The psalmist, in psalm 141 (v2) has a wonderful way of describing our prayers saying, ‘Let my prayer be counted as incense before you, and the lifting up of my hands as the evening sacrifice’.
You will remember that worship in both the Tabernacle and the Temple celebrated morning and evening prayer at the third and ninth hours, that is at 9 in the morning and at 3 in the afternoon, and at both of these times incenses was also offered, bringing a beautiful smell before the Lord.
Saint John also takes up that picture for us believers (Rev5v8, 8v4) describing the result of our prayers in heaven saying, ‘The 24 elders fell down before the Lamb, each holding a harp, and with golden bowls full of incense, which are the prayers of the saints’.

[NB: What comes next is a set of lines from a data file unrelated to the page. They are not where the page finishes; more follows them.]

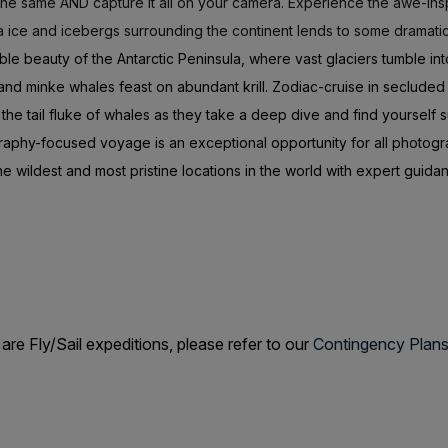
 the same AND capture it all on your camera. Experience the awe-insp
 ice and icebergs surrounding the continent lends to some dramati
ble beauty of the Antarctic Peninsula, where vast glaciers tumble i
 minke whales feast on abundant krill. Zodiac-cruise in secluded b
 the tail fluke of whales as they take a deep dive and find yourself
raphy-focused voyage is an exceptional opportunity for all photogr
e wildest and most pristine locations in the world with expert guida
 Fly/Sail expeditions, please refer to our
Contingency Plan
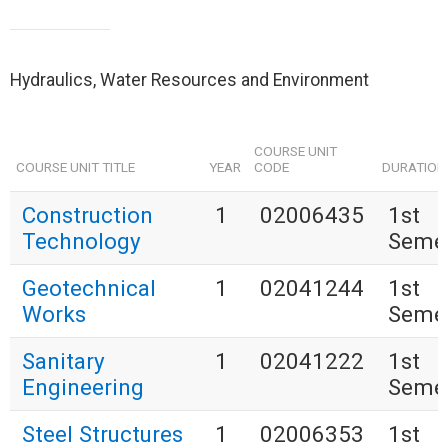
Hydraulics, Water Resources and Environment
COURSE UNIT
COURSE UNIT TITLE
YEAR
CODE
DURATION
Construction
1
02006435
1st
Technology
Seme
Geotechnical
1
02041244
1st
Works
Seme
Sanitary
1
02041222
1st
Engineering
Seme
Steel Structures
1
02006353
1st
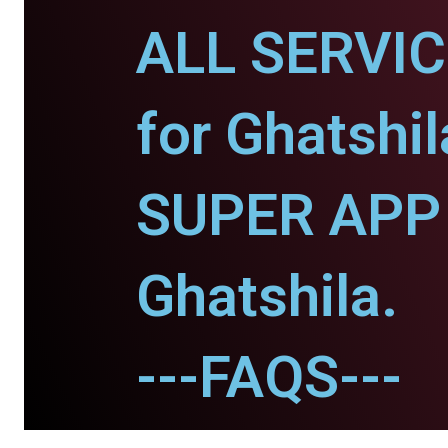
ALL SERVI
for Ghatshil
SUPER APP 
Ghatshila.
---FAQS---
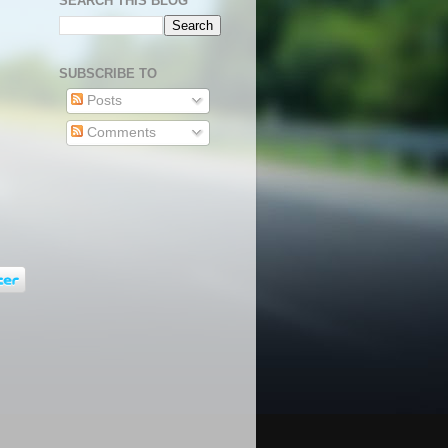
SEARCH THIS BLOG
SUBSCRIBE TO
Posts
Comments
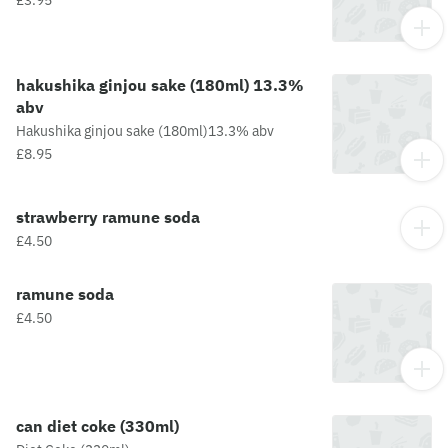
hakushika ginjou sake (180ml) 13.3%
abv
Hakushika ginjou sake (180ml)13.3% abv
£8.95
strawberry ramune soda
£4.50
ramune soda
£4.50
can diet coke (330ml)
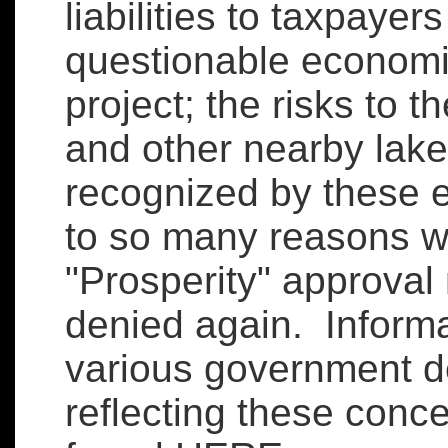
liabilities to taxpayer
questionable economi
project; the risks to 
and other nearby lake
recognized by these 
to so many reasons 
"Prosperity" approval
denied again. Informa
various government 
reflecting these conc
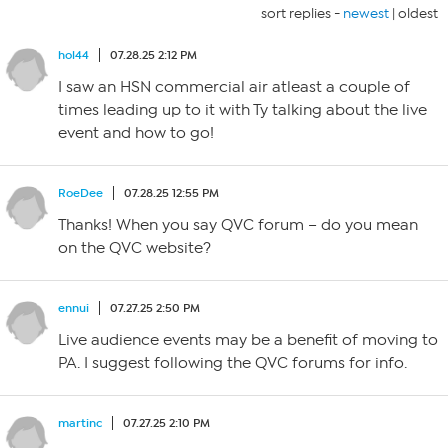
sort replies -
newest
|
oldest
hol44
07.28.25 2:12 PM
I saw an HSN commercial air atleast a couple of
times leading up to it with Ty talking about the live
event and how to go!
RoeDee
07.28.25 12:55 PM
Thanks! When you say QVC forum – do you mean
on the QVC website?
ennui
07.27.25 2:50 PM
Live audience events may be a benefit of moving to
PA. I suggest following the QVC forums for info.
martinc
07.27.25 2:10 PM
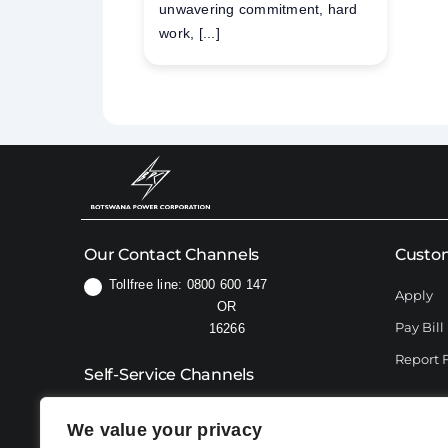
unwavering commitment, hard
work, [...]
Our Contact Channels
Custom
Tollfree line: 0800 600 147
Apply
OR
Pay Bill
16266
Report 
Self-Service Channels
USSD:
*192#
We value your privacy
76606414 (for WhatsApp only)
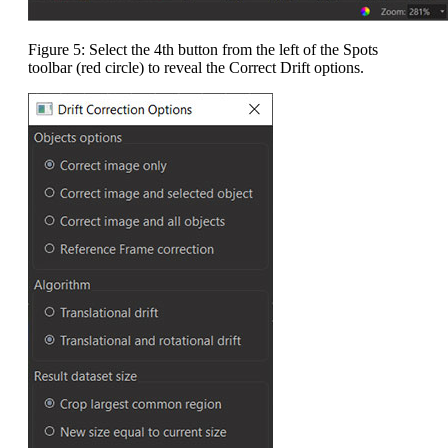
Figure 5: Select the 4th button from the left of the Spots
toolbar (red circle) to reveal the Correct Drift options.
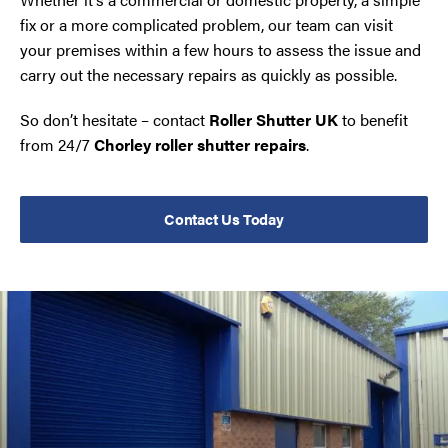
fix or a more complicated problem, our team can visit
your premises within a few hours to assess the issue and
carry out the necessary repairs as quickly as possible.
So don’t hesitate – contact
Roller Shutter UK
to benefit
from 24/7
Chorley roller shutter repairs
.
Contact Us Today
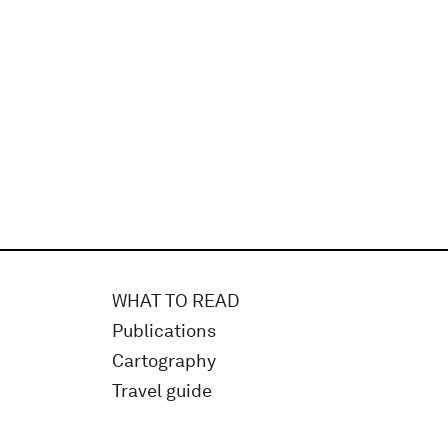
WHAT TO READ
Publications
Cartography
Travel guide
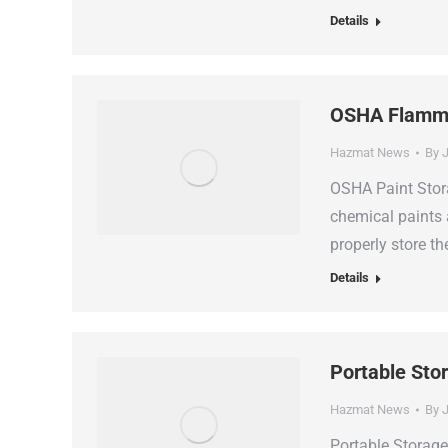
Details
OSHA Flammab
Hazmat News
By
J
OSHA Paint Stora
chemical paints 
properly store 
Details
Portable Sto
Hazmat News
By
J
Portable Storag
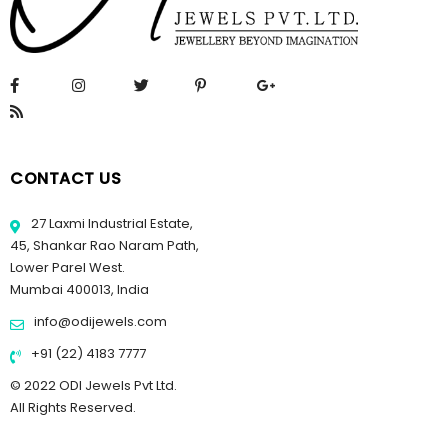
CONTACT US
27 Laxmi Industrial Estate,
45, Shankar Rao Naram Path,
Lower Parel West.
Mumbai 400013, India
info@odijewels.com
+91 (22) 4183 7777
© 2022 ODI Jewels Pvt Ltd.
All Rights Reserved.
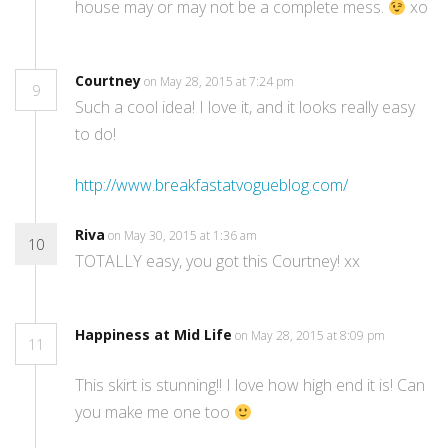
house may or may not be a complete mess.
xo
Courtney
on May 28, 2015 at 7:24 pm
9
Such a cool idea! I love it, and it looks really easy
to do!
http://www.breakfastatvogueblog.com/
Riva
on May 30, 2015 at 1:36 am
10
TOTALLY easy, you got this Courtney! xx
Happiness at Mid Life
on May 28, 2015 at 8:09 pm
11
This skirt is stunning!! I love how high end it is! Can
you make me one too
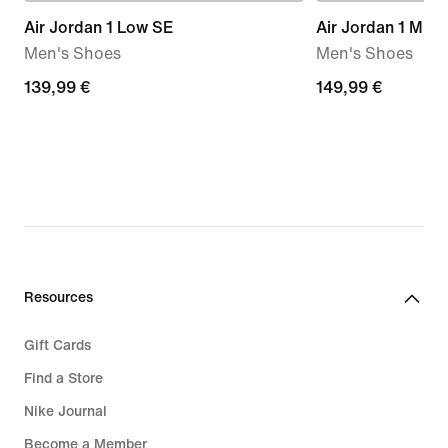
Air Jordan 1 Low SE
Air Jordan 1 Mid 
Men's Shoes
Men's Shoes
139,99
139,99 €
149,99
149,99 €
€
€
Resources
Gift Cards
Find a Store
Nike Journal
Become a Member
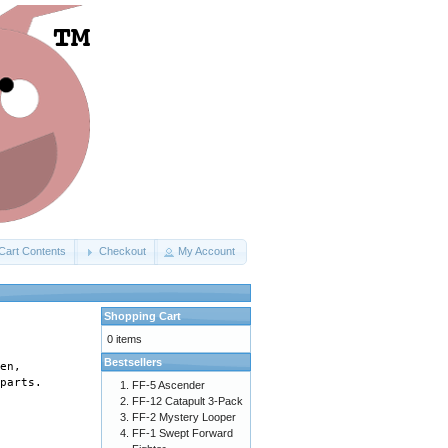
Cart Contents
Checkout
My Account
Shopping Cart
0 items
Bestsellers
en, 

parts. 

FF-5 Ascender
FF-12 Catapult 3-Pack
FF-2 Mystery Looper
FF-1 Swept Forward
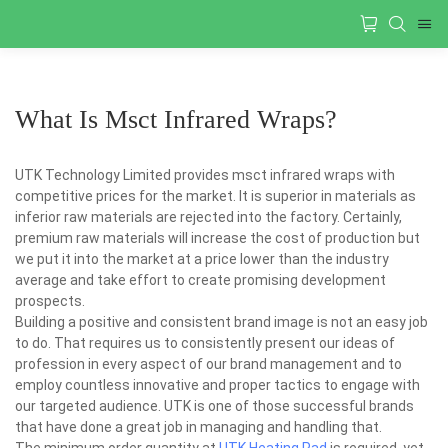
What Is Msct Infrared Wraps?
UTK Technology Limited provides msct infrared wraps with
competitive prices for the market. It is superior in materials as
inferior raw materials are rejected into the factory. Certainly,
premium raw materials will increase the cost of production but
we put it into the market at a price lower than the industry
average and take effort to create promising development
prospects.
Building a positive and consistent brand image is not an easy job
to do. That requires us to consistently present our ideas of
profession in every aspect of our brand management and to
employ countless innovative and proper tactics to engage with
our targeted audience. UTK is one of those successful brands
that have done a great job in managing and handling that.
The minimum order quantity at
UTK Heating Pad
is required, yet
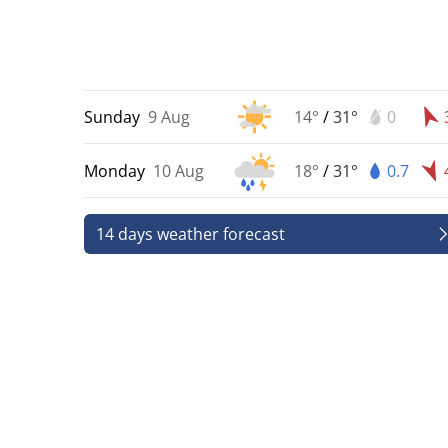
Sunday
9 Aug
14°
/
31°
0
Monday
10 Aug
18°
/
31°
0.7
14 days weather forecast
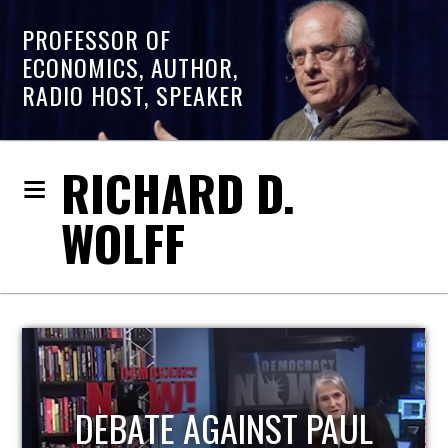
PROFESSOR OF
ECONOMICS, AUTHOR,
RADIO HOST, SPEAKER
RICHARD D.
WOLFF
HOST OF ECONOMIC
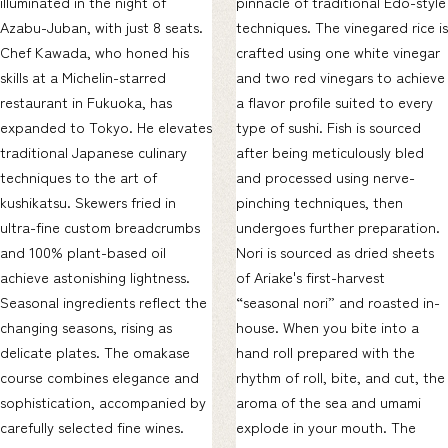
illuminated in the night of
pinnacle of traditional Edo-style
Azabu-Juban, with just 8 seats.
techniques. The vinegared rice is
Chef Kawada, who honed his
crafted using one white vinegar
skills at a Michelin-starred
and two red vinegars to achieve
restaurant in Fukuoka, has
a flavor profile suited to every
expanded to Tokyo. He elevates
type of sushi. Fish is sourced
traditional Japanese culinary
after being meticulously bled
techniques to the art of
and processed using nerve-
kushikatsu. Skewers fried in
pinching techniques, then
ultra-fine custom breadcrumbs
undergoes further preparation.
and 100% plant-based oil
Nori is sourced as dried sheets
achieve astonishing lightness.
of Ariake's first-harvest
Seasonal ingredients reflect the
“seasonal nori” and roasted in-
changing seasons, rising as
house. When you bite into a
delicate plates. The omakase
hand roll prepared with the
course combines elegance and
rhythm of roll, bite, and cut, the
sophistication, accompanied by
aroma of the sea and umami
carefully selected fine wines.
explode in your mouth. The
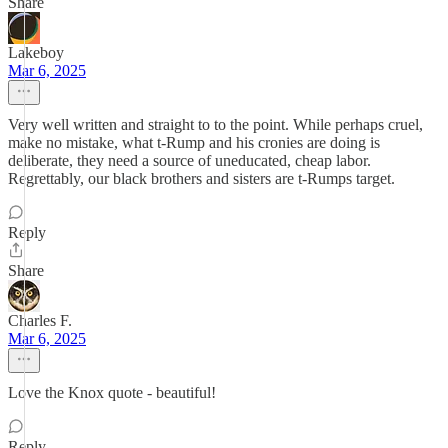
Share
Lakeboy
Mar 6, 2025
Very well written and straight to to the point. While perhaps cruel,
make no mistake, what t-Rump and his cronies are doing is
deliberate, they need a source of uneducated, cheap labor.
Regrettably, our black brothers and sisters are t-Rumps target.
Reply
Share
Charles F.
Mar 6, 2025
Love the Knox quote - beautiful!
Reply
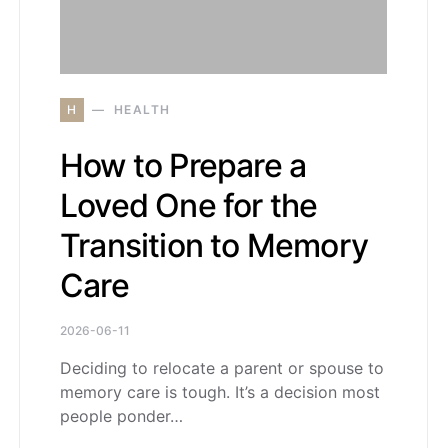
H
HEALTH
How to Prepare a
Loved One for the
Transition to Memory
Care
2026-06-11
Deciding to relocate a parent or spouse to
memory care is tough. It’s a decision most
people ponder…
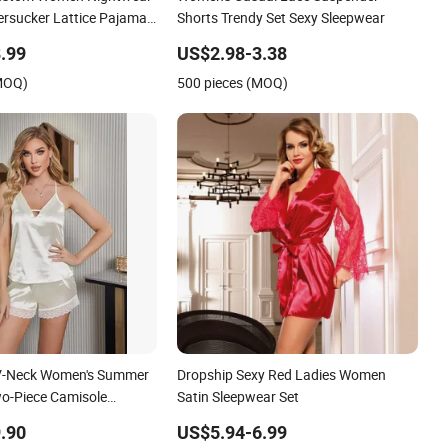
ersucker Lattice Pajama
Shorts Trendy Set Sexy Sleepwear
leepwear
.99
US$2.98-3.38
(MOQ)
500 pieces (MOQ)
k V-Neck Women's Summer
Dropship Sexy Red Ladies Women
o-Piece Camisole
Satin Sleepwear Set
.90
US$5.94-6.99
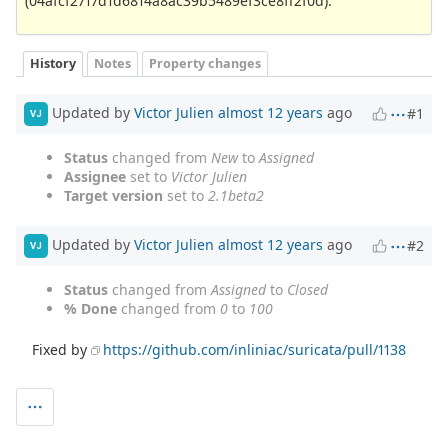
(04afcf2717d1d6814a8ac39b5489ef3ce8ff2f0d).
History
Notes
Property changes
Updated by
Victor Julien
almost 12 years
ago
#1
VJ
Status
changed from
New
to
Assigned
Assignee
set to
Victor Julien
Target version
set to
2.1beta2
Updated by
Victor Julien
almost 12 years
ago
#2
VJ
Status
changed from
Assigned
to
Closed
% Done
changed from
0
to
100
Fixed by
https://github.com/inliniac/suricata/pull/1138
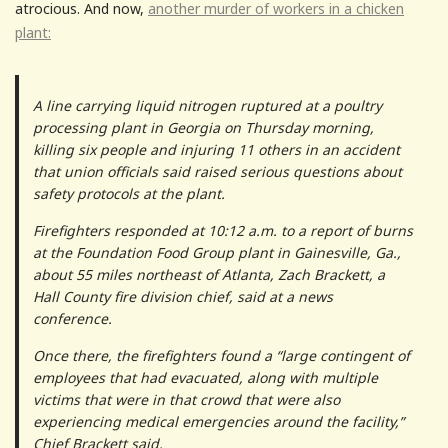
atrocious. And now,
another murder of workers in a chicken
plant:
A line carrying liquid nitrogen ruptured at a poultry
processing plant in Georgia on Thursday morning,
killing six people and injuring 11 others in an accident
that union officials said raised serious questions about
safety protocols at the plant.
Firefighters responded at 10:12 a.m. to a report of burns
at the Foundation Food Group plant in Gainesville, Ga.,
about 55 miles northeast of Atlanta, Zach Brackett, a
Hall County fire division chief, said at a news
conference.
Once there, the firefighters found a “large contingent of
employees that had evacuated, along with multiple
victims that were in that crowd that were also
experiencing medical emergencies around the facility,”
Chief Brackett said.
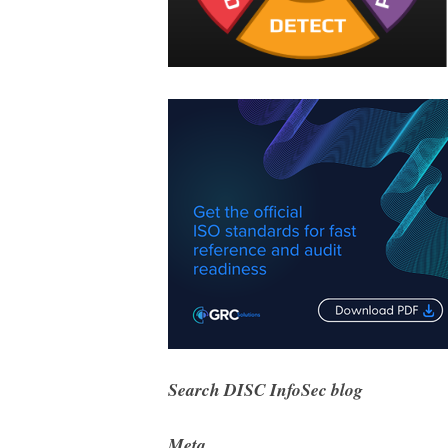
Search DISC InfoSec blog
Meta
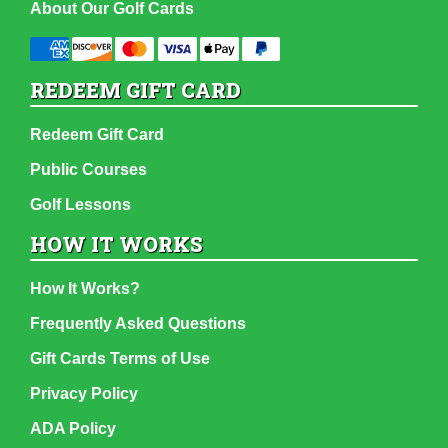
About Our Golf Cards
REDEEM GIFT CARD
Redeem Gift Card
Public Courses
Golf Lessons
HOW IT WORKS
How It Works?
Frequently Asked Questions
Gift Cards Terms of Use
Privacy Policy
ADA Policy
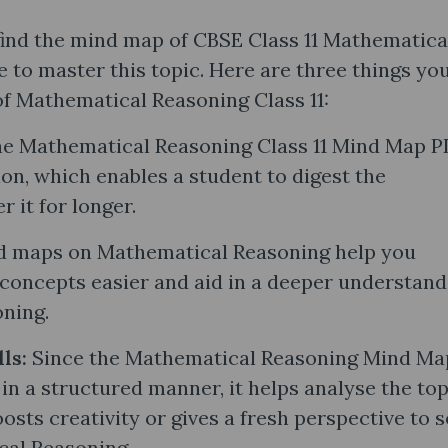
find the mind map of CBSE Class 11 Mathematica
 to master this topic. Here are three things yo
 Mathematical Reasoning Class 11:
e Mathematical Reasoning Class 11 Mind Map 
on, which enables a student to digest the
 it for longer.
 maps on Mathematical Reasoning help you
concepts easier and aid in a deeper understand
oning.
lls:
Since the Mathematical Reasoning Mind Ma
 in a structured manner, it helps analyse the top
osts creativity or gives a fresh perspective to s
cal Reasoning.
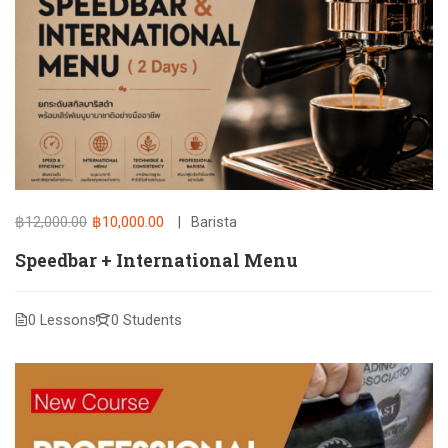
฿12,000.00
฿10,000.00
Barista
Speedbar + International Menu
0 Lessons
0 Students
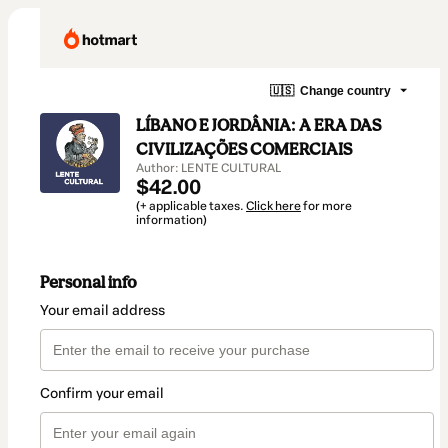
🇺🇸
Change country
LÍBANO E JORDÂNIA: A ERA DAS
CIVILIZAÇÕES COMERCIAIS
Author: LENTE CULTURAL
$42.00
(+ applicable taxes.
Click here
for more
information)
Personal info
Your email address
Confirm your email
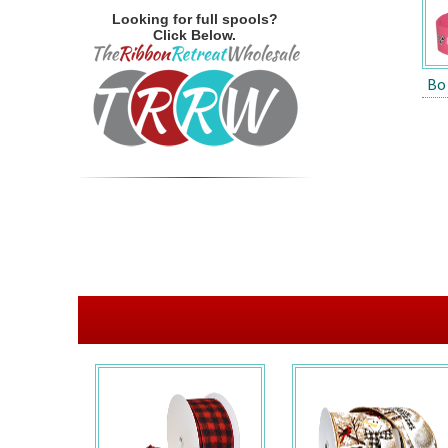
Looking for full spools?
Click Below.
Bo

So let us rejoice with the company of the heavenly host over the wonder of our prayers, and perhaps you would consider joining in with our regular services of daily morning and evening prayer.
But in the meantime, as we wait earnestly for the realisation of God’s kingdom here on earth as described by the prophets, let us also show forth how that kingdom is already breaking through to this our present generation through the way we live our lives, and in the work’s we are called upon by God to do for His glory in this our needy world.
And on this sea Sunday, we can do much through our prayers, and maybe also through our financial support, to further the work of ‘the mission to seafarers’, and also to encourage all those working among seafarers in these difficult times.
If you wish to help support this work there will be a retiring collection as you leave church this morning.
So, Let us pray:- A prayer of St. Ethelwold ‘Trinity’
May God the Father bless us,
may Christ take care of us,
the Holy Ghost enlighten us all the days of our life.